Dr. John DiPersio, an oncologist with Washington University in St. Louis, emphasizes that patients receiving CAR-T therapy face critical situations with few treatment alternatives. For these patients, the risks associated with not pursuing CAR-T therapy could lead to rapid disease progression or death.
The FDA expressed concerns about the adverse effects of CAR-T treatments in late 2022. In response, the agency issued letters dated January 19 to companies producing CAR-T therapies, instructing them to include the additional warnings and monitor patients for secondary cancers. The FDA expects companies to report any cases of secondary cancers to the agency.
The companies receiving these letters include Bristol-Myers Squibb (Abecma), Juno Therapeutics (a Bristol-Myers Squibb Company, Breyanzi), Janssen Biotech of Johnson & Johnson (Carvykti), Novartis (Kymriah), and Kite Pharma (Yescarta).

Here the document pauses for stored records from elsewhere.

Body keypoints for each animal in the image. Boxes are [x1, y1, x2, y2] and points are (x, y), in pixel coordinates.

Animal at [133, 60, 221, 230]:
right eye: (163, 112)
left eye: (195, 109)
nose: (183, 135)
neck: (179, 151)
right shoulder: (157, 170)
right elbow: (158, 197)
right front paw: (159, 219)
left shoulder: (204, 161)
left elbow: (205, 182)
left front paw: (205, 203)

The FDA’s directive also mandates drug labels to include warnings about secondary cancers potentially manifesting weeks after CAR-T infusion, with potential fatal outcomes. While the agency acknowledges the risks, the overall rarity of the side effect and the critical medical conditions of the patients receiving CAR-T therapy contribute to a balanced risk-benefit assessment.
Dr. DiPersio hopes that the new warning will not deter further investment and research into CAR-T therapy for other severe medical conditions. Some pharmaceutical companies are exploring the use of CAR-T therapy to treat lupus, an autoimmune disease.
Financial analysts anticipate limited repercussions from the additional warning, emphasizing the rare occurrence of secondary cancers as a side effect. The potential benefits, including prolonged survival, associated with CAR-T treatments are expected to outweigh concerns about the updated labels, with minimal impact on the use of these therapies.
The FDA’s decision reflects a nuanced approach, acknowledging potential risks while maintaining a commitment to providing critical treatment options for patients facing life-threatening conditions. As the field of CAR-T therapy evolves, ongoing research and surveillance will be crucial in refining safety assessments and optimizing patient outcomes.